ACTOR SPECIFIC CALLS FOR ACTION

 Government: 

  1. Progressively increase government budget allocations for health as the major health “insurance” mechanism for Uganda that will guarantee fair access to health care services for all.
  2. Develop a roadmap for implementation of a NHIS that will increase coverage (services and population) and financial protection especially for the poor and vulnerable also known as “progressive universalism. Among other actions, this requires financial allocation to local governments to triple in size from the current provisions.
  3. Invest in the health system and its governance institutions, as a cornerstone to sustaining interventions aimed at achieving Universal Health Coverage, including; regulatory, training, procurement, information management and local governments institutions to optimize value from available financial allocations for health improvements.
  4. Mainstream health and wellbeing improvements in all policies and agenda of Government using the Health in All Policies (HiAP) approach – especially by leverage investments and coordinating collaborations to optimize the contributions to health and wellbeing outcomes from all sectors of society.
  5. Incorporate a learning agenda in the RBF design and implementation as a prelude to social health insurance scale-up.
  6. Emphasize and support stakeholder engagements in all UHC discussions, policy and decision making processes and implementation to ensure ownership, responsibility, and accountability

Civil society and Media

  1. Work closely with government, communities, and other stakeholders to engage in advocacy for increased government budget allocation for health programs – especially preventive programs.
  2. Create platforms for improved awareness for improving healthy behaviors, self-help community programs including saving schemes and crowd financing to finance health, governance and accountability in health spending and service delivery.
  3. Monitor and Identify service coverage gaps and provide effective advocacy and institute remedial programs for vulnerable communities.
  4. Mobilize and harness community resources and existing community support systems and networks to advance the Universal Health Coverage agenda.

 Development partners 

  1. Health Development Partners (HDPs) should recommit to adhering to the principles of the Paris Declaration on AID effectiveness. In the short to medium term, improve the financial support for health programs – including the aid amount, predictability and the use of national financial systems so as to improve planning for aid programs and boost accountability and oversight of aid programs by legitimate national institutions.
  2. Invest in strengthening the capacity of the health system to expand coverage and use health funds effectively – including increasing the production and skill mix of the health workforce.
  3. Progressively broaden the decision space by government to allocate aid to the most pressing health needs in the country including investments in programs for health systems strengthening and health prevention and promotion.
  4. Progressively enter compacts with government that clarify the transition plans for aid programs to sustainable programming approaches that get to scale.
  5. In the short-term HDPs should consider allocating a proportion of their development assistance for health to be pooled in a trust fund for supporting national health insurance scheme particularly to cater for the most vulnerable populations.
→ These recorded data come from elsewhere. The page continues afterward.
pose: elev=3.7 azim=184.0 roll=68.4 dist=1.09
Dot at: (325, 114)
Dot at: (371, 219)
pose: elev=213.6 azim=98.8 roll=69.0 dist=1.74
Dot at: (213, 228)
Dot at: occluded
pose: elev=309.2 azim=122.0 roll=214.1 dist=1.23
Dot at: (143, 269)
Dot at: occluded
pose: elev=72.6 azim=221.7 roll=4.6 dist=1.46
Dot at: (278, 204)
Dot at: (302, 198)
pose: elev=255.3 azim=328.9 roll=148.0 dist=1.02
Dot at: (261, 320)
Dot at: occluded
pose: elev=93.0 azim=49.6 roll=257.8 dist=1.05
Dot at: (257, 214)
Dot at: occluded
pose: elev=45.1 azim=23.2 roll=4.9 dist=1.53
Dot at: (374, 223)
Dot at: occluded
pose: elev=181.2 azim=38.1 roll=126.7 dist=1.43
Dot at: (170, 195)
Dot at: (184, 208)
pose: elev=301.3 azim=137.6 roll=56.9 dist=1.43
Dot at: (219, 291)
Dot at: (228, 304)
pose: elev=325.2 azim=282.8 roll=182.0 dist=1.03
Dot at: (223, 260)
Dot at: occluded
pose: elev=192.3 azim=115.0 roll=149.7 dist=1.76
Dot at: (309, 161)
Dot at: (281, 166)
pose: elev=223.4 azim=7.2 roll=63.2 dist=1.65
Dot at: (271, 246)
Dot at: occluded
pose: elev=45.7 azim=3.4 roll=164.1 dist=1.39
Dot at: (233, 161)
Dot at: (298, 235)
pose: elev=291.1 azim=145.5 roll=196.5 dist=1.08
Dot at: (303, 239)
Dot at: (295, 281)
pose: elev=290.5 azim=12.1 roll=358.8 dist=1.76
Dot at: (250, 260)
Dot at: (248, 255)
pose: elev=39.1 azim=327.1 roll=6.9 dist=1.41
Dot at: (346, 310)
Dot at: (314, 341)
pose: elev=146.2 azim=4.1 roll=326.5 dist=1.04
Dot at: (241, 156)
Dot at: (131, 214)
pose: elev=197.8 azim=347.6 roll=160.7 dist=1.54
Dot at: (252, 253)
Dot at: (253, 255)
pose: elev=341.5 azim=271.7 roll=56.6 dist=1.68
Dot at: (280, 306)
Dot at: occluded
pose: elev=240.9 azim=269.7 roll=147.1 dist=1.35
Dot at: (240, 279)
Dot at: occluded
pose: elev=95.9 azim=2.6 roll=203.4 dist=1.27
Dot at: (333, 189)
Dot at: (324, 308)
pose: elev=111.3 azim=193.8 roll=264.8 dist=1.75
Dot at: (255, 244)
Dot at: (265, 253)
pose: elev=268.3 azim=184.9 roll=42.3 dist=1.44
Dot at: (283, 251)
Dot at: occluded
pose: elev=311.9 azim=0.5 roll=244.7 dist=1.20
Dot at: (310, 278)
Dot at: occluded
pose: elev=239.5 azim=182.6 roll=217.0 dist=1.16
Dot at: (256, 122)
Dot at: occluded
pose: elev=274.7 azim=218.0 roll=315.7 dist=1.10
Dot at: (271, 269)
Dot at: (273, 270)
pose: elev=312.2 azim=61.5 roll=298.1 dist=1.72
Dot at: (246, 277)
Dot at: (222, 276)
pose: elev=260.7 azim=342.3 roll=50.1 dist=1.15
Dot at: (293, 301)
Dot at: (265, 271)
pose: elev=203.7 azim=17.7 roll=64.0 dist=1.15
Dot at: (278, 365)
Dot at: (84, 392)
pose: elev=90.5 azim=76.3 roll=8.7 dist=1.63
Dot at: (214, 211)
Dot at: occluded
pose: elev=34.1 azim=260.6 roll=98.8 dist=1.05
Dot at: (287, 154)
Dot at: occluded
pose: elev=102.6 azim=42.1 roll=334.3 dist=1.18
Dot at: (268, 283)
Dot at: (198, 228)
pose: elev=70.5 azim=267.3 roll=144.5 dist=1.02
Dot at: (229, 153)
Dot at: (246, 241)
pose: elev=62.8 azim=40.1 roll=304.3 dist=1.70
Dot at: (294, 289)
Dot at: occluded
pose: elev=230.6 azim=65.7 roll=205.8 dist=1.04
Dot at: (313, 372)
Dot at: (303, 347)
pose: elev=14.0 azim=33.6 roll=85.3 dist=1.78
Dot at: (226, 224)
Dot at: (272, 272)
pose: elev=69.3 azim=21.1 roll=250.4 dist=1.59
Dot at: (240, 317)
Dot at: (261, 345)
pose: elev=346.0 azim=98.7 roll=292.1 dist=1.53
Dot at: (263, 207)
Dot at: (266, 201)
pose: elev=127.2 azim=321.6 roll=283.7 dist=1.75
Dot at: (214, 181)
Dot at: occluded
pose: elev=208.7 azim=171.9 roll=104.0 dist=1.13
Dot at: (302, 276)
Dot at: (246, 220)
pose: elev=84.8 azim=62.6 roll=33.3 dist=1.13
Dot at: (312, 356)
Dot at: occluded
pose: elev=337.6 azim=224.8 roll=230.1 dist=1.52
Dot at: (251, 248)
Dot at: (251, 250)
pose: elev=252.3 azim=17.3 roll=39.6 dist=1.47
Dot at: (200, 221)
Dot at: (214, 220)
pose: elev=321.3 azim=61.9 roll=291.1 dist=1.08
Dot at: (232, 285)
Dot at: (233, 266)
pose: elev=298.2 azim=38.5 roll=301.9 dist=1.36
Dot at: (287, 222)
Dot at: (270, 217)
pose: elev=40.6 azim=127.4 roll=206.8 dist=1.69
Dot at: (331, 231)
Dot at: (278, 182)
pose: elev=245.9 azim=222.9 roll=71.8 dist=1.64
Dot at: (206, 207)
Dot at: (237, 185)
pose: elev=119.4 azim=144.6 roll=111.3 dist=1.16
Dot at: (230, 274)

 Academia and research institutions

  1. Undertake operational and implementation research that is geared to supporting government and other stakeholders in reducing the illness burden and optimizing health benefits from available and additional financial resources for health.
  2. Support the costing and cost-effectiveness of health programs and innovations that support the effective stewardship of collaboration across sectors. This is vital to support the realization of the multi-sectoral contributions to the health and wellbeing programs across government, in the non-state sectors and communities.
  3. Create spaces for engagement and debate and sharing of evidence and experiences for policy and implementation issues relevant to Universal Health coverage.